Monday, May 3, 2010

My playground faux pas

I think I offended a playground mama. In fact I'm quite sure of it. She spies my daughter going up the slide and comments, "she's so cute!". This mom is with her son, who at that moment looks up at me, and I say hi to him, big smile, wave and all. But I don't return her compliment - I haven't made up my mind yet if he is cute. And then I argue with myself (in my head of course) - will I say her son is adorable too because she said it to me first, or is he really cute? (I have issues, I know.) Does it matter? Do I have to reciprocate? Is that the general etiquette? I'm really not stingy with my compliments but in this situation, it seems so forced. "So is your son" feels weak and disingenuous to me, even if he is cute (and he is, I finally decide).
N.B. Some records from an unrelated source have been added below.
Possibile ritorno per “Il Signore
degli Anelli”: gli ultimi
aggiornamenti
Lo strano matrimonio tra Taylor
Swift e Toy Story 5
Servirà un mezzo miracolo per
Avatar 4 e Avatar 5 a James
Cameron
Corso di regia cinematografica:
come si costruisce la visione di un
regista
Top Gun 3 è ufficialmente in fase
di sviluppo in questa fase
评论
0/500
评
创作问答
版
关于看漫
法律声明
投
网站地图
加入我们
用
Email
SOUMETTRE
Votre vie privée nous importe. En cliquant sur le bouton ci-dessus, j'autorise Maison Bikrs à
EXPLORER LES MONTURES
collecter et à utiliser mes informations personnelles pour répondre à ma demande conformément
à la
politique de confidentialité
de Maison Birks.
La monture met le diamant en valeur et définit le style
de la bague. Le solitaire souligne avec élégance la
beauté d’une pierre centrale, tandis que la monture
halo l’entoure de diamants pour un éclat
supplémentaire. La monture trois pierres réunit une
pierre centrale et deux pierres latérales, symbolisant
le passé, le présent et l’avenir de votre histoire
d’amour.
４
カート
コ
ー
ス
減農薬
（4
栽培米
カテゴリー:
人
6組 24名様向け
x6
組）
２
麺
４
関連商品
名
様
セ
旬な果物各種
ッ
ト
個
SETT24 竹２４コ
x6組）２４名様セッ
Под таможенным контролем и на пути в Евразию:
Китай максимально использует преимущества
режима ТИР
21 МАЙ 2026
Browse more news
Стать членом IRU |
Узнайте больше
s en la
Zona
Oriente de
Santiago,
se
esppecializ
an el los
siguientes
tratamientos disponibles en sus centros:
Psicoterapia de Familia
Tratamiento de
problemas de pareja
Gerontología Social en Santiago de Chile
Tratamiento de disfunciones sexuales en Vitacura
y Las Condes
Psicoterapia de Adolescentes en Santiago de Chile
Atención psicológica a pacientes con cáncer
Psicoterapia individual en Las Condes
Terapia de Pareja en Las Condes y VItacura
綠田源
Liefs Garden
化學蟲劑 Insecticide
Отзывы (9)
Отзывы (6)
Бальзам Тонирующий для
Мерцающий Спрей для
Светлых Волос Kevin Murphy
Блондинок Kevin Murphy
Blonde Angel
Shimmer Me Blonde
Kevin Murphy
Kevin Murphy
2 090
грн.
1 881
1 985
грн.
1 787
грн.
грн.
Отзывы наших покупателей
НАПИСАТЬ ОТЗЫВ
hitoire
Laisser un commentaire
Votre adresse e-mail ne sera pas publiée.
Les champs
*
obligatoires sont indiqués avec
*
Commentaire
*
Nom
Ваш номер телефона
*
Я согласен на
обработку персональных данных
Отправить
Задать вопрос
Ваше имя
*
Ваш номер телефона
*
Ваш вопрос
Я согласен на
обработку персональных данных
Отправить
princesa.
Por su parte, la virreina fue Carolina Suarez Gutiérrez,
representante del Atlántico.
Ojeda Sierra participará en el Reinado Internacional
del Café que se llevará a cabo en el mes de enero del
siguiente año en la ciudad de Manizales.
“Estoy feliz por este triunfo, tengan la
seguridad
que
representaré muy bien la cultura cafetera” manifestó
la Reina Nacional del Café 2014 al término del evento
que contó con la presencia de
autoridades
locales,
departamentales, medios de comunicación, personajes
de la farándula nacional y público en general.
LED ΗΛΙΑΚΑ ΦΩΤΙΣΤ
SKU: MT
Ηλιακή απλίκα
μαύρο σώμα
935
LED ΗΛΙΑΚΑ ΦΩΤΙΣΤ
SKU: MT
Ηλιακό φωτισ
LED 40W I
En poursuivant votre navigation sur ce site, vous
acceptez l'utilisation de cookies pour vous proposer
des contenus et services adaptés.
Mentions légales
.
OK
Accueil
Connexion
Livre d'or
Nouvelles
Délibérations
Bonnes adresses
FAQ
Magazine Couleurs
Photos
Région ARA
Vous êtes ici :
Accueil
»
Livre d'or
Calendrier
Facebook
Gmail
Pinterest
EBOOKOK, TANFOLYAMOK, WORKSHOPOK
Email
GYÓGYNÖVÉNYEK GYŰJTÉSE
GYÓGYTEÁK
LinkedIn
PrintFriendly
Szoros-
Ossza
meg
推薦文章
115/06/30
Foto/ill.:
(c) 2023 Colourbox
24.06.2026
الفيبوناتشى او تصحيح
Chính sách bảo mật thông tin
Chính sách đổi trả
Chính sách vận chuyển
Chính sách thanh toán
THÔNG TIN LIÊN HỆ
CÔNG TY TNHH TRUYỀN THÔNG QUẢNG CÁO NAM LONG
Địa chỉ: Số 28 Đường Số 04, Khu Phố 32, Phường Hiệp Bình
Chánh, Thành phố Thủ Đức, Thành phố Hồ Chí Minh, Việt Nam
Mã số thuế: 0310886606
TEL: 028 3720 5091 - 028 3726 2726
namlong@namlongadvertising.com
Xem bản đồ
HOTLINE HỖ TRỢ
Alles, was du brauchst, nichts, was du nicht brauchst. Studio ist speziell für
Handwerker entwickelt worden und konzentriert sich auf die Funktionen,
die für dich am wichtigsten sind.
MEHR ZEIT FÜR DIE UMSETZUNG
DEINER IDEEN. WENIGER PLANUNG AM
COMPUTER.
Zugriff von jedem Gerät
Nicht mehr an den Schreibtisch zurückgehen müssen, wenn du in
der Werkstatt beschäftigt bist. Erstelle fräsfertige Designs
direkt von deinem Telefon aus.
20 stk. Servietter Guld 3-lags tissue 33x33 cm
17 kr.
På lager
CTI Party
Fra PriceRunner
As it turns out, that's a faux pas on my part. This mom stops further attempts at conversation with me after my failure at reciprocity. Feeling bad that my social skills failed me, I initiate small talk a couple of times. However, my 
How old is your son? and What's his name? are met with an icy one-word response each time before she moves back to her familiar fold of moms - the ones in their matchy-matchy outfits, with kids in boutique attire, in a little clique at one corner of the playground. They remind me of the Pink Flamingos from Grease, only less garish and with better hair (see, I do give compliments). A little further away are a group of foreign-language-speaking nannies and their charge(s), moving in smaller subsets based on the language they speak. And then there's the rest of us stragglers, sporadic in our playground visits.

Little Miss gets plenty of outdoor time at daycare; I don't feel like I'm depriving her of face time with fellow toddlers and the slide if we don't go to the playground every day. After a long day at work, and with only about two hours to do everything from bonding to eating, bath time to bedtime routines, the playground visit is a luxury. On warmer days it's easier to make it a priority, and so we make that three-block trek with the sun on our face.

So there I am amid these groups of seasoned 
playgrounders, with the occasionallers like myself. I'm not a sociopath, but somehow, playground politics is beyond me. When I'm there, it feels like I need to know the secret handshake to fit in. These progenies of the Pink Flamingos mostly play with each other with toys they bring from home, and my daughter, being the uncouth toddler that she is, doesn't know any better. She butts in, takes a toy, and the moms look at me.

What? I didn't do it! 
They're at a playground for cryin' out loud. They can figure out their own pecking order. I'm not going to intervene. And I'm certainly not going to say your kid is cute just because you did. Or is that the secret handshake? Or maybe I just lack common decency. Is that the real reason why I don't have many friends? Perhaps I am a sociopath.

Thankfully, while Little Miss is off by herself climbing, sliding, stealing playing with toys, there are other parents outside of these cliques who do give me the time of day. It so happens one of them is the husband of a Pink Flamingo, also a fellow occasionaller. Few minutes into our conversation about the parents' perennial favorite topic - sleep - he introduces himself, "I'm T, L's husband." I smile appreciatively, say my name and nod, except I have no idea who L is. Maybe it's the mom with the Blackberry in her hand. Or the one with the perfectly coiffed hair. Who knows? I guess I'll never find out.

That's OK; I don't care to either. Playground politicking is not my style. I'm just there to watch my girl play her little heart out. I suppose it all works out in the end.

Our foray into another (less political) playground - our favorite in the area - this past weekend.

(What is your playground like? Is there a social hierarchy there or anywhere else that makes you feel out of place? How do you deal with it? Do you return compliments easily? Do you mean them? What's the secret handshake?)